DIRECTIONS FOR THIS TASK
Go through the records below line by line. Count the lines with "användning" and give the count alone.

SOURCE MATERIAL
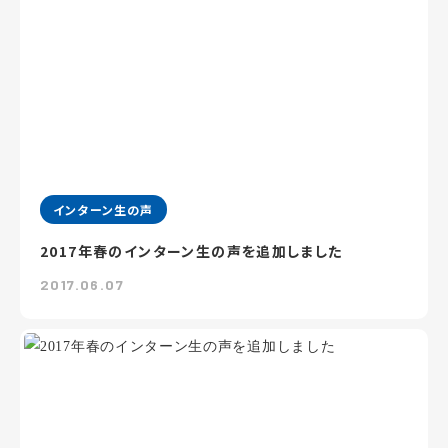
インターン生の声
2017年春のインターン生の声を追加しました
2017.06.07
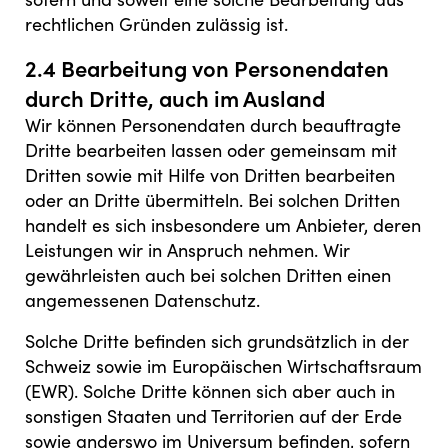
rechtlichen Gründen zulässig ist.
2.4 Bearbeitung von Personendaten
durch Dritte, auch im Ausland
Wir können Personendaten durch beauftragte
Dritte bearbeiten lassen oder gemeinsam mit
Dritten sowie mit Hilfe von Dritten bearbeiten
oder an Dritte übermitteln. Bei solchen Dritten
handelt es sich insbesondere um Anbieter, deren
Leistungen wir in Anspruch nehmen. Wir
gewährleisten auch bei solchen Dritten einen
angemessenen Datenschutz.
Solche Dritte befinden sich grundsätzlich in der
Schweiz sowie im Europäischen Wirtschaftsraum
(EWR). Solche Dritte können sich aber auch in
sonstigen Staaten und Territorien auf der Erde
sowie anderswo im Universum befinden, sofern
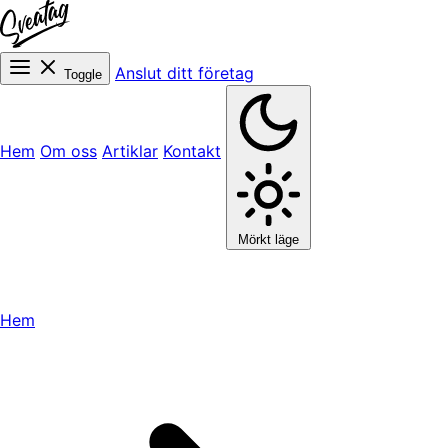
Anslut ditt företag
Toggle
Hem
Om oss
Artiklar
Kontakt
Mörkt läge
Hem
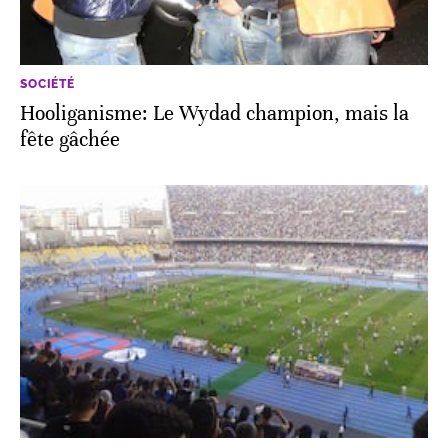
SOCIÉTÉ
Hooliganisme: Le Wydad champion, mais la
fête gâchée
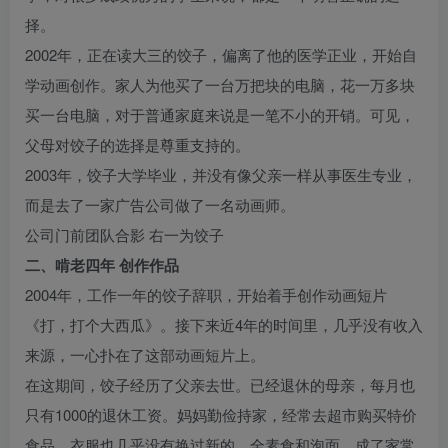
择。
2002年，正在读大三的饺子，偏离了他的医学正业，开始自
学动画创作。家人为他买了一台万把块的电脑，花一万多块
买一台电脑，对于普通家庭来说是一笔不小的开销。可见，
父母对饺子的选择是尊重支持的。
2003年，饺子大学毕业，并没有像父亲一样从事医生专业，
而是去了一家广告公司做了一名动画师。
公司门前团队合影 右一为饺子
二、啃老四年 创作作品
2004年，工作一年的饺子辞职，开始着手创作动画短片
《打，打个大西瓜》。接下来近4年的时间里，几乎没有收入
来源，一心扑在了这部动画短片上。
在这期间，饺子经历了父亲去世。已经退休的母亲，每月也
只有1000的退休工资。妈妈勤俭持家，经常去超市购买特价
食品，衣服也几乎没有换过新的，全素食和泡面，成了家常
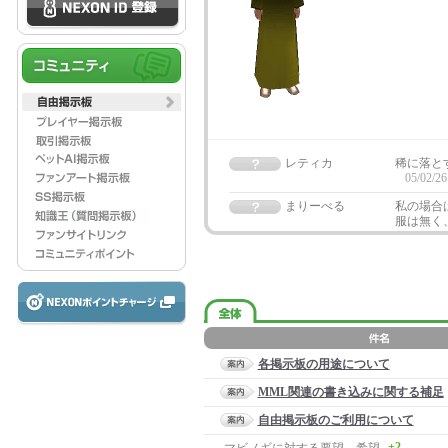
レティカ
稀に落と
05/02/26
まりーべる
私の場合
服は無く
各掲示板の用途について
MML関連の書き込みに関する補足
自由掲示板のご利用について
+2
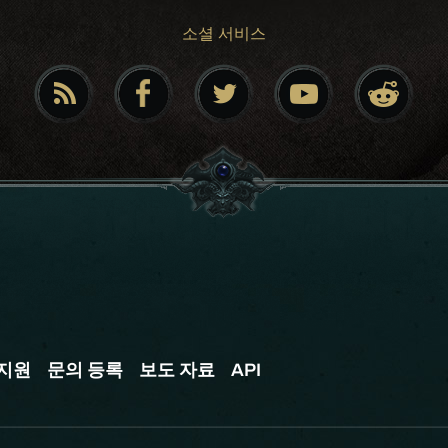
소셜 서비스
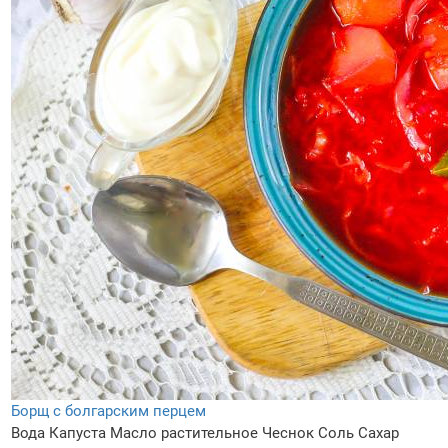
Борщ с болгарским перцем
Вода
Капуста
Масло растительное
Чеснок
Соль
Сахар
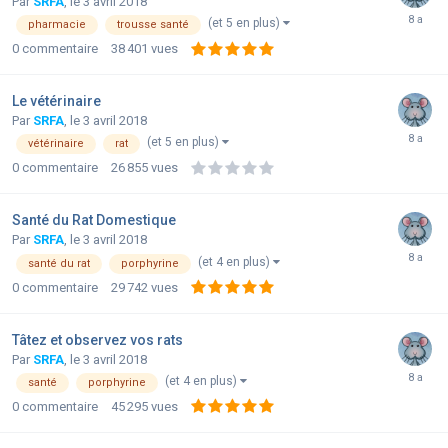
Par
SRFA
,
le 3 avril 2018
(et 5 en plus)
pharmacie
trousse santé
0
commentaire
38 401
vues
Le vétérinaire
Par
SRFA
,
le 3 avril 2018
(et 5 en plus)
vétérinaire
rat
0
commentaire
26 855
vues
Santé du Rat Domestique
Par
SRFA
,
le 3 avril 2018
(et 4 en plus)
santé du rat
porphyrine
0
commentaire
29 742
vues
Tâtez et observez vos rats
Par
SRFA
,
le 3 avril 2018
(et 4 en plus)
santé
porphyrine
0
commentaire
45 295
vues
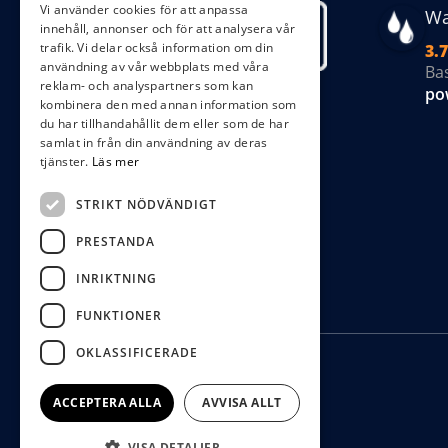
Vi använder cookies för att anpassa
Wa
innehåll, annonser och för att analysera vår
trafik. Vi delar också information om din
3.7
användning av vår webbplats med våra
Ba
reklam- och analyspartners som kan
po
kombinera den med annan information som
du har tillhandahållit dem eller som de har
samlat in från din användning av deras
tjänster.
Läs mer
STRIKT NÖDVÄNDIGT
PRESTANDA
INRIKTNING
FUNKTIONER
OKLASSIFICERADE
ACCEPTERA ALLA
AVVISA ALLT
VISA DETALJER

YOUR RESPONSE
2